Неизвестная война. В небе Северной Кореи - страница 4

стр.

После полета Иван Никитович строго предупредил меня, что так делать нельзя, особенно на низкой высоте и пообещал снизить оценку полетов. Но потом, видя, что я искренне раскаивался в содеянном, а это было видно по моему смущенному лицу, он этого не сделал.

Этот урок оставил след в моем сознании на всю летную жизнь. Я никогда больше не поддавался соблазну нарушить установленные нормативы при производстве полетов в сложных метеоусловиях ни днем, ни ночью.

Успешно сдал экзамены на военного летчика первого класса, и в октябре 1950 года получил удостоверение и значок инструктора по выполнению этого вида полетов.

Характерна также была встреча за два дня перед самым отъездом в правительственную командировку.

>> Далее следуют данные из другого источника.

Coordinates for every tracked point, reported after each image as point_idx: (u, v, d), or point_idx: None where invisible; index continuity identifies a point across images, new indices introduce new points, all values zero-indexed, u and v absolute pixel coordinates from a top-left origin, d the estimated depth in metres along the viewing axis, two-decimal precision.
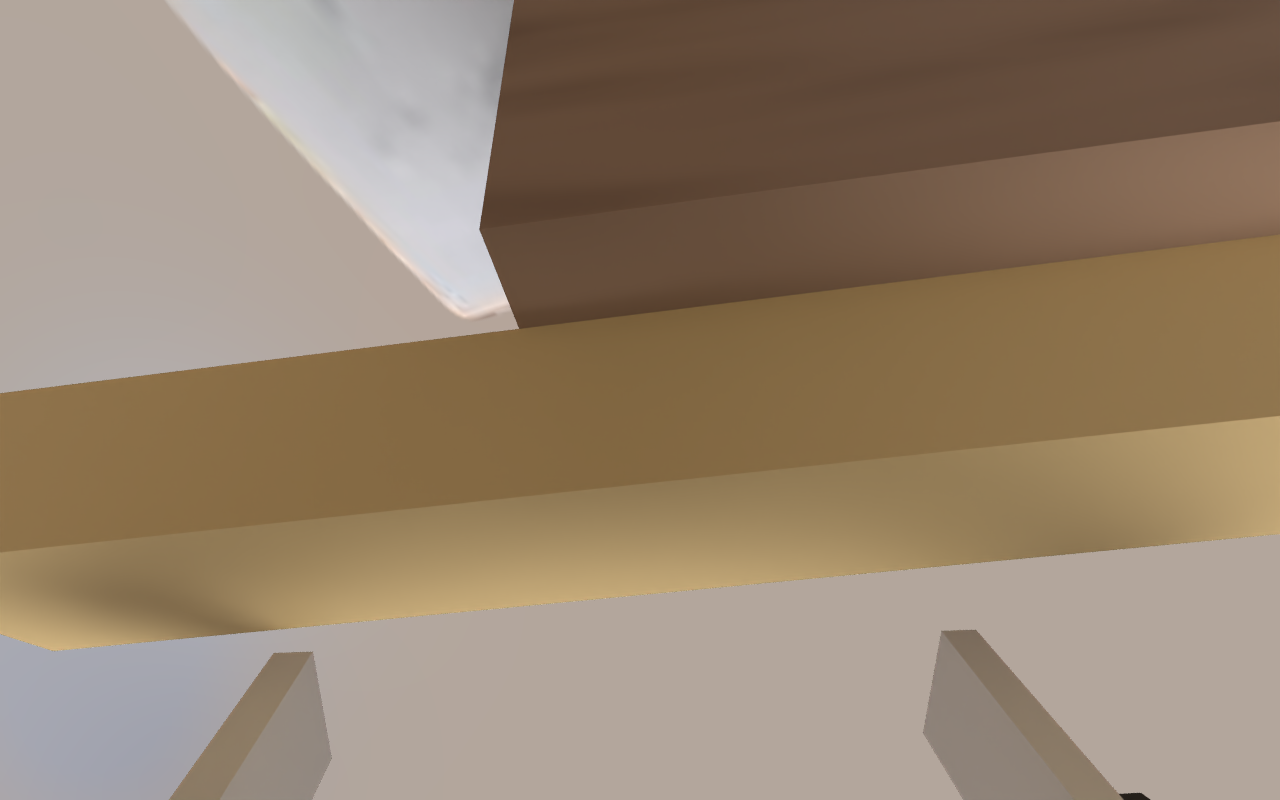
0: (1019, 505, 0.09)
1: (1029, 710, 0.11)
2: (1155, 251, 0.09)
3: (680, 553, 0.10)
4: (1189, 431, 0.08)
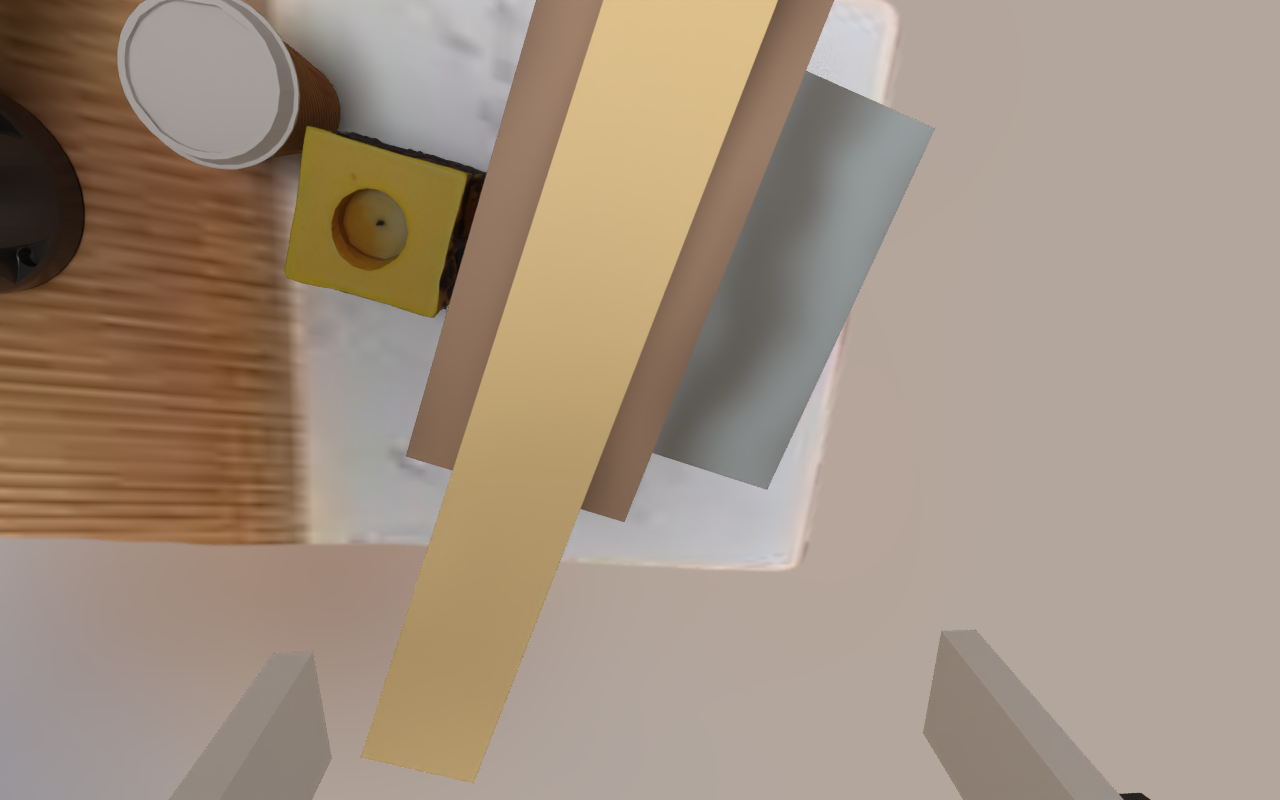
0: (573, 313, 0.18)
1: (1029, 710, 0.11)
2: None
3: (535, 474, 0.19)
4: (532, 242, 0.17)
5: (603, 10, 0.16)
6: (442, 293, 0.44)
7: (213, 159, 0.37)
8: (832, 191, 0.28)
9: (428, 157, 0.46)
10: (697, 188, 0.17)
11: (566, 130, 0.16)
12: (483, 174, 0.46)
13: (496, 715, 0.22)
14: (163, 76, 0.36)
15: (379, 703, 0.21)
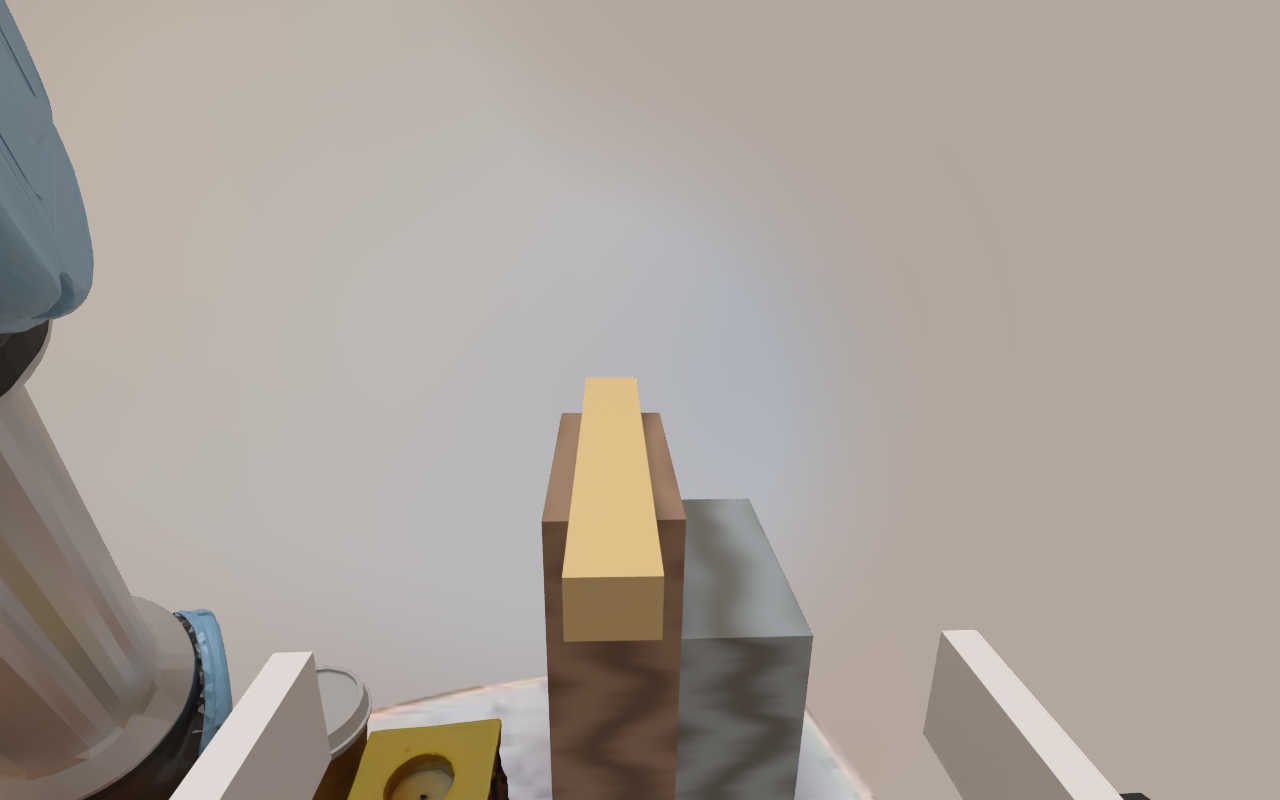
0: (609, 424, 0.41)
1: (1029, 710, 0.11)
2: None
3: (617, 455, 0.36)
4: (584, 417, 0.42)
5: (585, 390, 0.48)
6: None
7: None
8: (721, 521, 0.52)
9: None
10: (636, 403, 0.45)
11: (584, 403, 0.45)
12: None
13: (655, 535, 0.28)
14: None
15: (567, 543, 0.27)
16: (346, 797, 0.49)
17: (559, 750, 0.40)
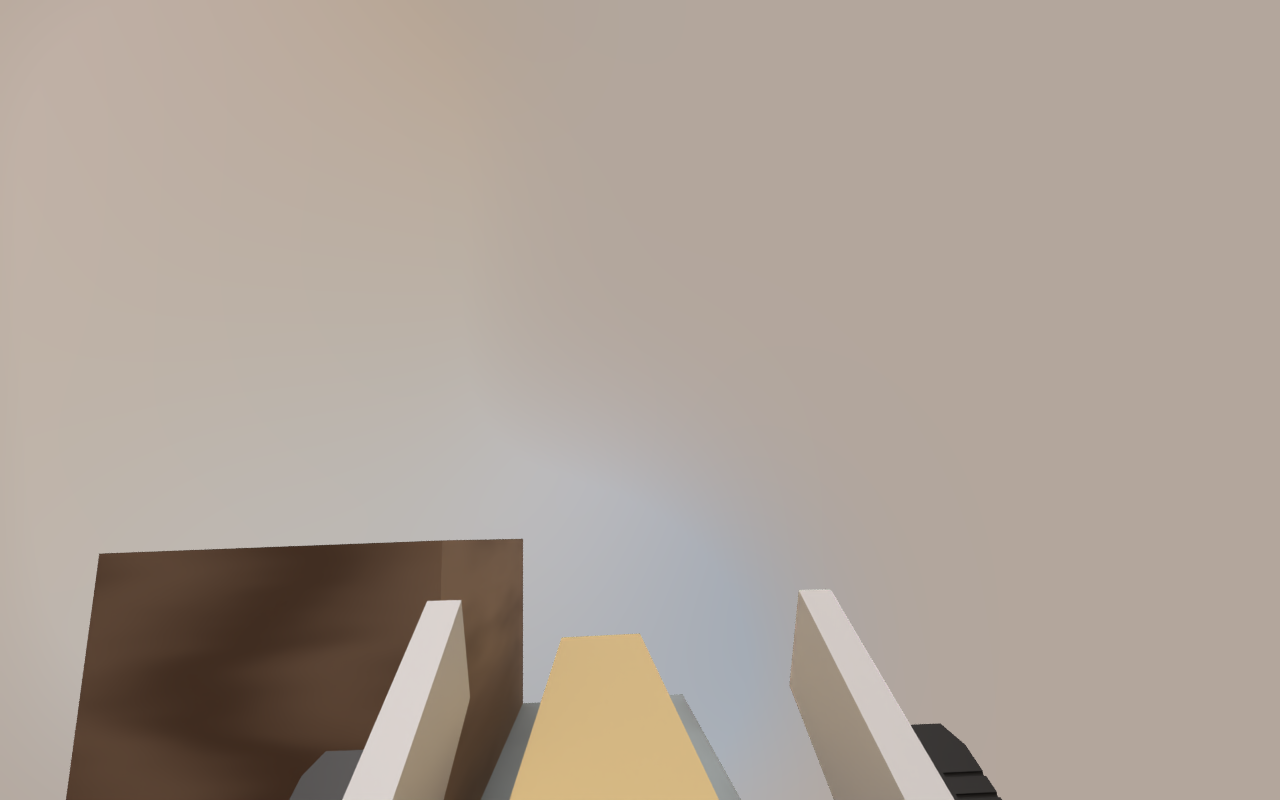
0: (599, 683, 0.22)
1: (853, 654, 0.13)
2: None
3: (619, 723, 0.17)
4: (553, 677, 0.23)
5: (559, 649, 0.29)
6: None
7: None
8: None
9: None
10: (646, 656, 0.26)
11: (556, 661, 0.26)
12: None
13: None
14: None
15: None
16: None
17: None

…Я отпросился у командования съездить в Голицыно и попрощаться с отцом. Как исключение, мне пошли навстречу и отпустили, хотя был строгий приказ никуда никому не отлучаться из части. В то время сообщение с нашей частью по железной дороге было очень затруднено, а времени мне дали «в обрез». Поэтому обратно я решил возвращаться на какой-нибудь попутной машине, идущей до магистрали. Стою, смотрю, идет по шоссе легковой «газик». Я поднял руку, машина останавливается. А в ней на переднем правом сидении сидит И. Н. Кожедуб. Я оторопел. Что делать? Докладываю, так и так. Он говорит: «Ну хорошо, садитесь». Сам выходит из машины и даёт мне возможность сесть на заднее сидение. Я поблагодарил его, и мы двинулись в путь по заснеженной зимней дороге. Кругом был лес. Какая-то грусть запала в душу от этого созерцания — вот, скоро и надолго этот пейзаж не будет ласкать глаза привычным своим великолепием…

Лес… В любое время года он по-своему ласкал глаза своим целомудренным великолепием: был задумчиво суровый, с тяжелыми от снега лапами ветвей — зимой; стоя в кружеве подвенечного платья девушки — весной; укутанный свежим утренним туманом; а в многообразии осенних красок, сменивших летнюю прелесть зелени, вообще был неповторим. Мы часто, находясь на боевом дежурстве, слушали его разговор с ветром… Лес оставался для нас загадкой природы — так нам хотелось.

Иван Никитович любезно расспросил меня об отце. Сообщил, что скоро тронемся в путь, справился о моем настроении и о настроении товарищей. Был разговорчив и весело шутил. С ним было приятно разговаривать, и я быстро оправился от той неловкости, которую чувствовал, садясь в машину.

В эту командировку летчиков он отбирал сам. Такое ему было дано право. Право, конечно, исключительное, но продиктованное необходимостью. Мы понимали, что в такой командировке велика роль буквально каждого лётчика. Он знал гораздо больше о вашем назначении, чем мы, но и мы всё же догадывались о цели нашей командировки.

…Поезд увозил нас всё дальше и дальше от столицы нашей Родины на Восток. Сводки последний известий сдержанно и скупо сообщали о боевых действия в Корее. В окнах вагона проплывали города и огромные стройки Сибири. На остановках поезда мы не выходили, нам не разрешали, да их и было очень мало. «Литерный» шел по режиму военного времени, со всеми предосторожностями, и службы обеспечения его движения действовали четко, видимо, ещё остался ритм работы у них от недавнего военного прошлого.

В Иркутске нас «побаловали банькой». Баня была огромная. Говорили, что её ещё Пётр I построил. Её стены видели многие поколения русских людей. Здесь мылись революционеры, идущие по этапу, на каторгу, и сибирские дивизии, идущие на фронт, а теперь и нам была предоставлена эта возможность. После бани посвежевшие и с приподнятым настроением мы двинулись дальше.

Вскоре показался Байкал — все прильнули к окнам. Нас заворожило это величественное творение природы, удивила сила рук человеческих, воплотившая разум народа в тоннелях, рельсах и мостах — этой огромной транссибирской магистрали. Немногие из нас были в этих суровых краях, о которых мы слышали только в песнях, и вот теперь они перед глазами.

В Чите нас встретил Иван Никитович Кожедуб, который туда прилетел самолётом. Он задержался в Москве по делам службы и обогнал нас. В эти дни в стране проходили выборы в органы государственной власти. Мы тоже проголосовали, но только в поезде.